======== Provided data ========
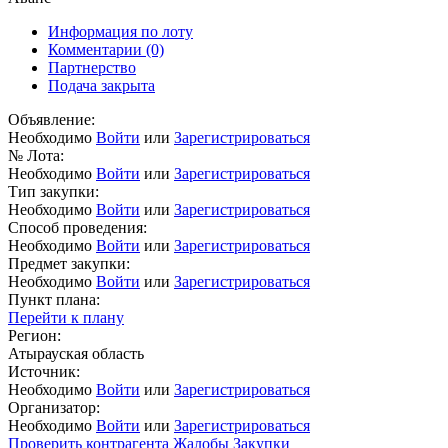
Информация по лоту
Комментарии
(0)
Партнерство
Подача закрыта
Объявление:
Необходимо
Войти
или
Зарегистрироваться
№ Лота:
Необходимо
Войти
или
Зарегистрироваться
Тип закупки:
Необходимо
Войти
или
Зарегистрироваться
Способ проведения:
Необходимо
Войти
или
Зарегистрироваться
Предмет закупки:
Необходимо
Войти
или
Зарегистрироваться
Пункт плана:
Перейти к плану
Регион:
Атырауская область
Источник:
Необходимо
Войти
или
Зарегистрироваться
Организатор:
Необходимо
Войти
или
Зарегистрироваться
Проверить контрагента
Жалобы
Закупки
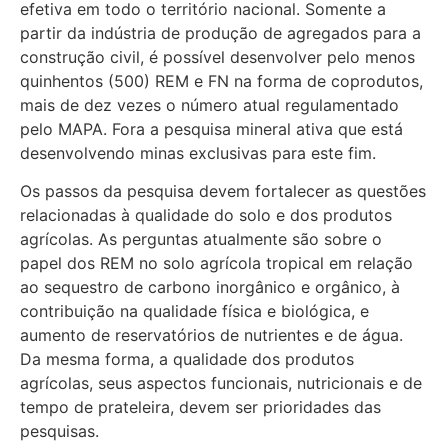
efetiva em todo o território nacional. Somente a
partir da indústria de produção de agregados para a
construção civil, é possível desenvolver pelo menos
quinhentos (500) REM e FN na forma de coprodutos,
mais de dez vezes o número atual regulamentado
pelo MAPA. Fora a pesquisa mineral ativa que está
desenvolvendo minas exclusivas para este fim.
Os passos da pesquisa devem fortalecer as questões
relacionadas à qualidade do solo e dos produtos
agrícolas. As perguntas atualmente são sobre o
papel dos REM no solo agrícola tropical em relação
ao sequestro de carbono inorgânico e orgânico, à
contribuição na qualidade física e biológica, e
aumento de reservatórios de nutrientes e de água.
Da mesma forma, a qualidade dos produtos
agrícolas, seus aspectos funcionais, nutricionais e de
tempo de prateleira, devem ser prioridades das
pesquisas.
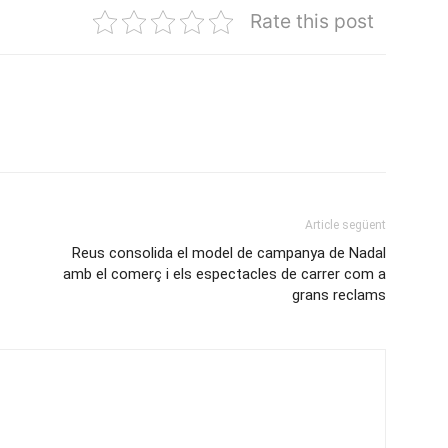
Rate this post
Article següent
Reus consolida el model de campanya de Nadal
amb el comerç i els espectacles de carrer com a
grans reclams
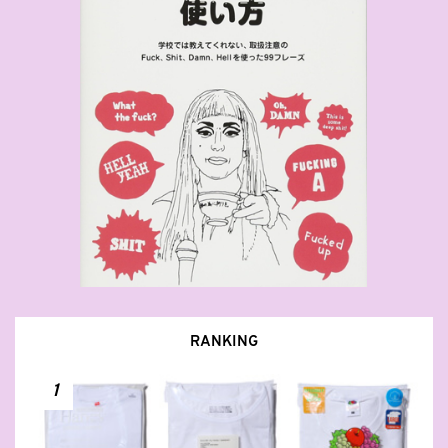
RANKING
1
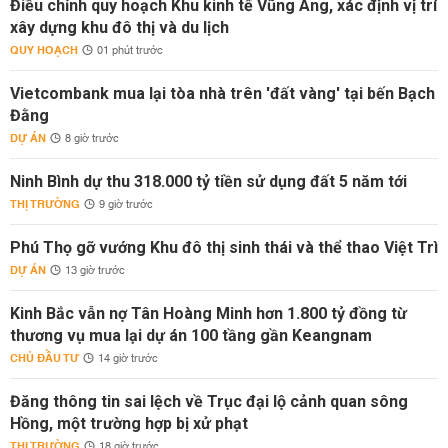
Điều chỉnh quy hoạch Khu kinh tế Vũng Áng, xác định vị trí
xây dựng khu đô thị và du lịch
QUY HOẠCH
01 phút trước
Vietcombank mua lại tòa nhà trên 'đất vàng' tại bến Bạch
Đằng
DỰ ÁN
8 giờ trước
Ninh Bình dự thu 318.000 tỷ tiền sử dụng đất 5 năm tới
THỊ TRƯỜNG
9 giờ trước
Phú Thọ gỡ vướng Khu đô thị sinh thái và thể thao Việt Trì
DỰ ÁN
13 giờ trước
Kinh Bắc vẫn nợ Tân Hoàng Minh hơn 1.800 tỷ đồng từ
thương vụ mua lại dự án 100 tầng gần Keangnam
CHỦ ĐẦU TƯ
14 giờ trước
Đăng thông tin sai lệch về Trục đại lộ cảnh quan sông
Hồng, một trường hợp bị xử phạt
THỊ TRƯỜNG
18 giờ trước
========
**Exercise brief**
Give back all of the entries verbatim, but without pictures.

**Answer area**
Информация по лоту
Комментарии
(0)
Партнерство
Подача закрыта
Объявление:
Необходимо
Войти
или
Зарегистрироваться
№ Лота:
Необходимо
Войти
или
Зарегистрироваться
Тип закупки:
Необходимо
Войти
или
Зарегистрироваться
Способ проведения:
Необходимо
Войти
или
Зарегистрироваться
Предмет закупки:
Необходимо
Войти
или
Зарегистрироваться
Пункт плана:
Перейти к плану
Регион:
Атырауская область
Источник:
Необходимо
Войти
или
Зарегистрироваться
Организатор:
Необходимо
Войти
или
Зарегистрироваться
Проверить контрагента
Жалобы
Закупки
efetiva em todo o território nacional. Somente a
partir da indústria de produção de agregados para a
construção civil, é possível desenvolver pelo menos
quinhentos (500) REM e FN na forma de coprodutos,
mais de dez vezes o número atual regulamentado
pelo MAPA. Fora a pesquisa mineral ativa que está
desenvolvendo minas exclusivas para este fim.
Os passos da pesquisa devem fortalecer as questões
relacionadas à qualidade do solo e dos produtos
agrícolas. As perguntas atualmente são sobre o
papel dos REM no solo agrícola tropical em relação
ao sequestro de carbono inorgânico e orgânico, à
contribuição na qualidade física e biológica, e
aumento de reservatórios de nutrientes e de água.
Da mesma forma, a qualidade dos produtos
agrícolas, seus aspectos funcionais, nutricionais e de
tempo de prateleira, devem ser prioridades das
pesquisas.
Rate this post
Article següent
Reus consolida el model de campanya de Nadal
amb el comerç i els espectacles de carrer com a
grans reclams
RANKING
1
Điều chỉnh quy hoạch Khu kinh tế Vũng Áng, xác định vị trí
xây dựng khu đô thị và du lịch
QUY HOẠCH
01 phút trước
Vietcombank mua lại tòa nhà trên 'đất vàng' tại bến Bạch
Đằng
DỰ ÁN
8 giờ trước
Ninh Bình dự thu 318.000 tỷ tiền sử dụng đất 5 năm tới
THỊ TRƯỜNG
9 giờ trước
Phú Thọ gỡ vướng Khu đô thị sinh thái và thể thao Việt Trì
DỰ ÁN
13 giờ trước
Kinh Bắc vẫn nợ Tân Hoàng Minh hơn 1.800 tỷ đồng từ
thương vụ mua lại dự án 100 tầng gần Keangnam
CHỦ ĐẦU TƯ
14 giờ trước
Đăng thông tin sai lệch về Trục đại lộ cảnh quan sông
Hồng, một trường hợp bị xử phạt
THỊ TRƯỜNG
18 giờ trước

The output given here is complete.